Jakarta, IDN Times - Ketegangan geopolitik yang memanas di Timur Tengah, khususnya antara Israel dan Iran, kembali menimbulkan kekhawatiran global. Eskalasi konflik yang meningkat pada Juni berpotensi mendorong lonjakan harga minyak dunia. Bagi Indonesia, negara yang masih bergantung pada impor energi, gejolak tersebut bisa menjadi ancaman serius bagi stabilitas fiskal.
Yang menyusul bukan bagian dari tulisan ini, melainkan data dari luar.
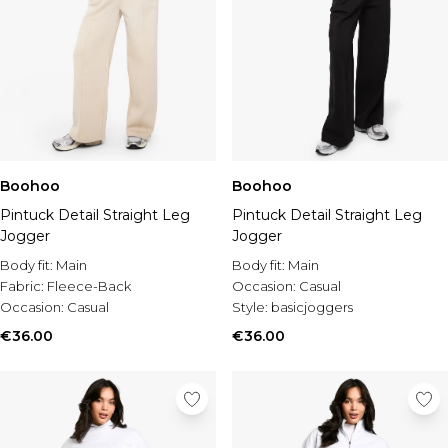
Boohoo
Boohoo
Pintuck Detail Straight Leg
Pintuck Detail Straight Leg
Jogger
Jogger
Body fit:
Main
Body fit:
Main
Fabric:
Fleece-Back
Occasion:
Casual
Occasion:
Casual
Style:
basicjoggers
€36.00
€36.00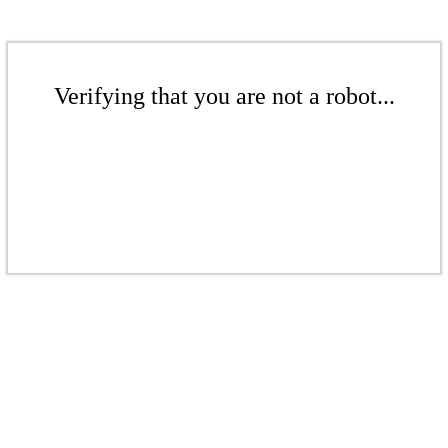
Verifying that you are not a robot...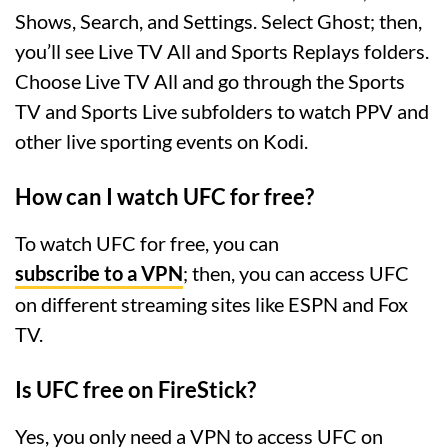
Shows, Search, and Settings. Select Ghost; then,
you’ll see Live TV All and Sports Replays folders.
Choose Live TV All and go through the Sports
TV and Sports Live subfolders to watch PPV and
other live sporting events on Kodi.
How can I watch UFC for free?
To watch UFC for free, you can
subscribe to a VPN
; then, you can access UFC
on different streaming sites like ESPN and Fox
TV.
Is UFC free on FireStick?
Yes, you only need a VPN to access UFC on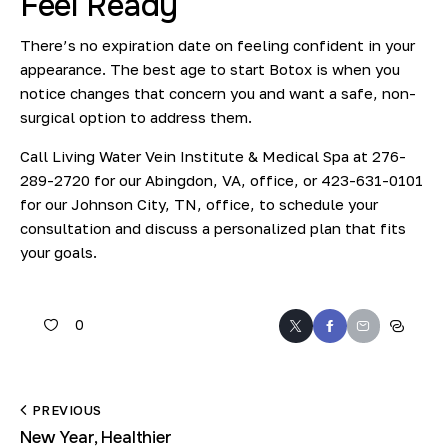
Feel Ready
There’s no expiration date on feeling confident in your
appearance. The best age to start Botox is when you
notice changes that concern you and want a safe, non-
surgical option to address them.
Call Living Water Vein Institute & Medical Spa at
276-
289-2720
for our Abingdon, VA, office, or
423-631-0101
for our Johnson City, TN, office, to
schedule your
consultation
and discuss a personalized plan that fits
your goals.
0
PREVIOUS
New Year, Healthier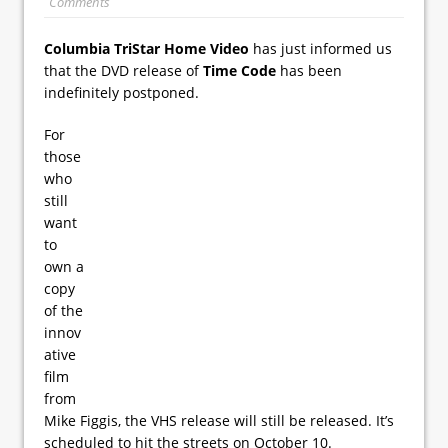
Comments
Columbia TriStar Home Video
has just informed us
that the DVD release of
Time Code
has been
indefinitely postponed.
For
those
who
still
want
to
own a
copy
of the
innov
ative
film
from
Mike Figgis, the VHS release will still be released. It’s
scheduled to hit the streets on October 10.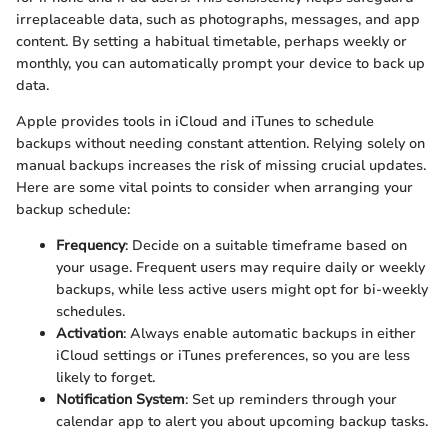
irreplaceable data, such as photographs, messages, and app
content. By setting a habitual timetable, perhaps weekly or
monthly, you can automatically prompt your device to back up
data.
Apple provides tools in iCloud and iTunes to schedule
backups without needing constant attention. Relying solely on
manual backups increases the risk of missing crucial updates.
Here are some vital points to consider when arranging your
backup schedule:
Frequency
: Decide on a suitable timeframe based on
your usage. Frequent users may require daily or weekly
backups, while less active users might opt for bi-weekly
schedules.
Activation
: Always enable automatic backups in either
iCloud settings or iTunes preferences, so you are less
likely to forget.
Notification System
: Set up reminders through your
calendar app to alert you about upcoming backup tasks.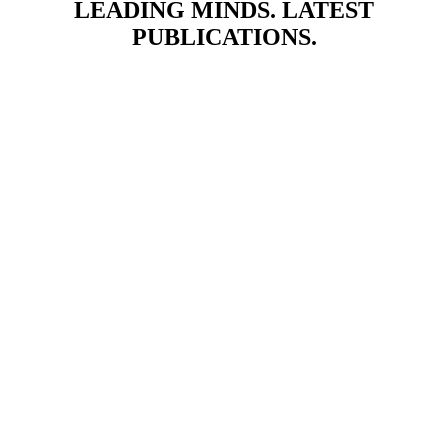
LEADING MINDS. LATEST
PUBLICATIONS.
OUR PARTNERS AND ASSOCIATES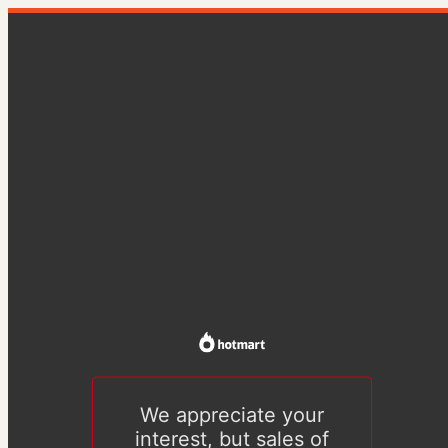
We appreciate your
interest, but sales of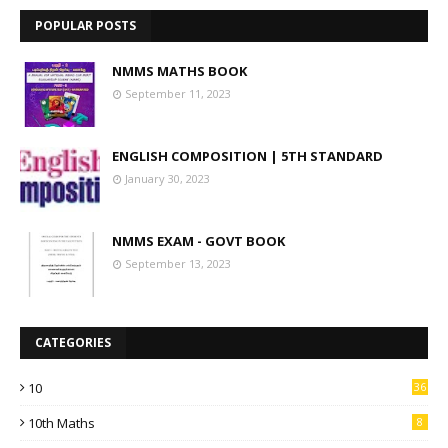
POPULAR POSTS
NMMS MATHS BOOK
September 11, 2023
ENGLISH COMPOSITION | 5TH STANDARD
January 30, 2023
NMMS EXAM - GOVT BOOK
September 13, 2023
CATEGORIES
10
36
10th Maths
8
Pengamat Ekonomi Energi dari Universitas Gadjah Mada (UGM), Fahmy Radhi mengatakan, pemerintah dihadapkan pada dilema dalam penetapan harga BBM di dalam negeri. Kalau harga BBM subsidi tidak dinaikkan, beban APBN akan membengkak. Namun, kenaikan harga minyak dunia akan semakin menguras devisa untuk membiayai impor BBM dan makin melemahkan kurs rupiah.
"Kalau harga BBM subsidi dinaikkan, sudah pasti akan memicu inflasi yang menyebabkan kenaikan harga-harga kebutuhan pokok, sehingga menurunkan daya beli rakyat dan pertumbuhan ekonomi," tegasnya, Senin (9/6/2025).
Untuk tahun 2025, pemerintah telah mengalokasikan anggaran subsidi energi sebesar Rp203,4 triliun. Dari jumlah itu, subsidi BBM hanya sekitar Rp26,7 triliun, sementara subsidi LPG tabung 3 kg mencapai Rp87 triliun dan subsidi listrik sebesar Rp89,7 triliun. Dengan kondisi lonjakan harga minyak global bisa dengan cepat menggerus pos-pos anggaran yang ada, bahkan mengancam program pembangunan.